Réunissant des représentants de la société civile, des journalistes, des organisations environnementales et des jeunes engagés dans la protection de l’environnement, cette activité visait à maintenir la dynamique mondiale en faveur d’un accord international capable de répondre efficacement à la crise plastique qui menace la santé humaine, la biodiversité, les écosystèmes et le climat. Les échanges ont également permis de rappeler les enjeux liés aux futures négociations internationales et l’importance pour la RDC de porter une position forte et ambitieuse dans ce processus.
À l’issue de la rencontre, Faustin Nyembone, Secrétaire Exécutif National de AICED, a conclu que la lutte contre la pollution plastique ne peut réussir sans une implication active des communautés, des médias et des autorités publiques, soulignant que la défense de l’environnement doit être portée par la communauté et pour la communauté, afin de garantir un avenir sain aux générations futures.

Une mobilisation pour un traité fort contre la pollution plastique
Au cours des travaux, plusieurs participants ont insisté sur l’urgence d’agir face à l’augmentation de la pollution plastique dans les villes et les milieux naturels de la RDC. Les discussions ont porté sur les progrès enregistrés dans les négociations internationales, les défis persistants ainsi que les attentes des organisations environnementales africaines dans le cadre des futures sessions du CIN.
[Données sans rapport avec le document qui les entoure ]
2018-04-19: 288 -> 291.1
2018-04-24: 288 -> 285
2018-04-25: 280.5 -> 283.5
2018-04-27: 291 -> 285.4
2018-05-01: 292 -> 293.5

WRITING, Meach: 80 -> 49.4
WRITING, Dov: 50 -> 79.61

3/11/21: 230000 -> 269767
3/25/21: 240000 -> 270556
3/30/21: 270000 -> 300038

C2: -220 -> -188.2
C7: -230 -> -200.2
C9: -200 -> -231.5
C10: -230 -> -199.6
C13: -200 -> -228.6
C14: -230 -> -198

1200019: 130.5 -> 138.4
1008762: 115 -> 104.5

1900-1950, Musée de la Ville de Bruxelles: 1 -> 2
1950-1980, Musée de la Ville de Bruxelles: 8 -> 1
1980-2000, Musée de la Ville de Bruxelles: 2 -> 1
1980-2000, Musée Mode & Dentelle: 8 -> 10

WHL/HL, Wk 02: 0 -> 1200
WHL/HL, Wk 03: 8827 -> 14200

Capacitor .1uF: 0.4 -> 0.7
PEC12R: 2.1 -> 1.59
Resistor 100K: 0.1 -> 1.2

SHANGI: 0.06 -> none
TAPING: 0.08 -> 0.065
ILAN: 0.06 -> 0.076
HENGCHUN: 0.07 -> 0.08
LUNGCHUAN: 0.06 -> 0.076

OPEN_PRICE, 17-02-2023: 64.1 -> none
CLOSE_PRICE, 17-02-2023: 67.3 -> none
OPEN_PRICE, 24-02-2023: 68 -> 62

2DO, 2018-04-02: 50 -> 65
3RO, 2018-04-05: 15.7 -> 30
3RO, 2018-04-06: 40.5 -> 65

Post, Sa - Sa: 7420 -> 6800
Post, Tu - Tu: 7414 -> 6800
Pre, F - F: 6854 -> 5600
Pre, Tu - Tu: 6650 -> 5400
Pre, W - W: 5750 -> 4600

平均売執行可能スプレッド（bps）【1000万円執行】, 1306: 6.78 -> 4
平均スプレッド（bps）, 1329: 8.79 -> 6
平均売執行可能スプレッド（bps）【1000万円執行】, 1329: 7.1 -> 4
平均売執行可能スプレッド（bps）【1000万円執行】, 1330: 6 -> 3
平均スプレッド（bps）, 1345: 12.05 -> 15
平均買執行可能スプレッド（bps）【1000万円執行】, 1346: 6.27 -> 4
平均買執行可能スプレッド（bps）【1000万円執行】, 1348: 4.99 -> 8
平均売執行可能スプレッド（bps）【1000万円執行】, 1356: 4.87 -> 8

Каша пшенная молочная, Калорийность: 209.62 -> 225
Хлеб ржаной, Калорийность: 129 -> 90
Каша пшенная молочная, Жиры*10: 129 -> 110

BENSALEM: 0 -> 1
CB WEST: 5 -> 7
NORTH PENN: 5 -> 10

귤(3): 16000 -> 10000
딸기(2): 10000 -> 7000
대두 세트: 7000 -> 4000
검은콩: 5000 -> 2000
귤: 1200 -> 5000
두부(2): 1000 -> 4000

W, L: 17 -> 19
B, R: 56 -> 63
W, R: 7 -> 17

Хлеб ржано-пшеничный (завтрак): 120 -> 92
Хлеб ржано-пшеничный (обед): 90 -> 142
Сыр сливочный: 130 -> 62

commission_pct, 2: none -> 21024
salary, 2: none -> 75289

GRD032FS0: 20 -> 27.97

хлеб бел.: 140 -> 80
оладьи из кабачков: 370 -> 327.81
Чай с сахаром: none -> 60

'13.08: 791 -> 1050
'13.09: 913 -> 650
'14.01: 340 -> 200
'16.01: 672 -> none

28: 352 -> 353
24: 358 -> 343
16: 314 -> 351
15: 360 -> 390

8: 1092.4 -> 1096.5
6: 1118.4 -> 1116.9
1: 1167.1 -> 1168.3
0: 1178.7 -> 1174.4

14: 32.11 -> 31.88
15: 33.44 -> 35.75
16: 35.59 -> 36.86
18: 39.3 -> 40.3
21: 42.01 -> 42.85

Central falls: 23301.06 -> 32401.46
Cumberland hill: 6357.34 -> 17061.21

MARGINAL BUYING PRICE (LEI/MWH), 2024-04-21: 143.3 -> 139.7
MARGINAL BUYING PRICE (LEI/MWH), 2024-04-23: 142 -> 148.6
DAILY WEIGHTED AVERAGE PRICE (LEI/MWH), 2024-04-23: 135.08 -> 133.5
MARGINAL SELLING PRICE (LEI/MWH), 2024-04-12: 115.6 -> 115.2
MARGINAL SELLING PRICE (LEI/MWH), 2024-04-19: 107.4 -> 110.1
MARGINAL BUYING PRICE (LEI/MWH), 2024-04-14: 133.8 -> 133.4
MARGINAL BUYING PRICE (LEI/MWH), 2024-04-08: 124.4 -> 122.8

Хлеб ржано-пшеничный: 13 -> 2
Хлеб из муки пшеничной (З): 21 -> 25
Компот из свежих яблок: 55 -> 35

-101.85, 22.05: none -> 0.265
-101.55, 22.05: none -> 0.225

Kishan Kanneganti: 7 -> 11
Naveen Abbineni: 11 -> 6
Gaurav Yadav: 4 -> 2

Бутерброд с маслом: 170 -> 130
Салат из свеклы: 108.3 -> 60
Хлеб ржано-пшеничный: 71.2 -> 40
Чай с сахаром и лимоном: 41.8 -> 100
Un des participants à la séance a affirmé que les plastiques sont devenus une menace silencieuse qui affecte non seulement l’environnement, mais également la santé humaine à travers la contamination de l’eau, de l’air et de la chaîne alimentaire par les microplastiques. Selon lui, sans engagement politique fort des États et sans pression citoyenne constante, les négociations risquent de perdre leur ambition initiale au profit d’intérêts économiques qui continuent d’encourager la production massive de plastiques à usage unique.
Les participants ont également plaidé pour une meilleure sensibilisation des communautés locales, une implication accrue des médias dans la vulgarisation des enjeux environnementaux et le renforcement des coalitions nationales capables d’influencer les décisions internationales en faveur d’un traité juridiquement contraignant et protecteur des populations.

Des solutions concrètes pour parvenir à un traité ambitieux
Prenant la parole lors des échanges, Emmanuel Ndimwiza, coordonnateur de DEC-ORGANISATION, a présenté plusieurs pistes de solutions concrètes pour lutter efficacement contre la pollution plastique et contribuer à l’adoption d’un traité international ambitieux sur les plastiques. Il a notamment recommandé la réduction progressive de la production des plastiques à usage unique, le renforcement des politiques de tri et de recyclage des déchets, l’accompagnement des initiatives communautaires de gestion durable des déchets ainsi que la promotion d’alternatives écologiques accessibles aux populations.
Emmanuel Ndimwiza a également insisté sur la nécessité pour les gouvernements Africains d’adopter des positions communes fortes lors des prochaines négociations internationales afin de défendre les intérêts environnementaux et sanitaires des communautés Africaines.
Selon lui, l’éducation environnementale, l’implication des jeunes, l’appui aux médias et la responsabilisation des entreprises productrices de plastiques constituent des leviers essentiels pour inverser la tendance actuelle. Il a enfin affirmé qu’un traité ambitieux ne devrait pas seulement réglementer la gestion des déchets plastiques, mais aussi agir à la source en limitant la production excessive des plastiques et en protégeant les droits humains, la biodiversité et le climat.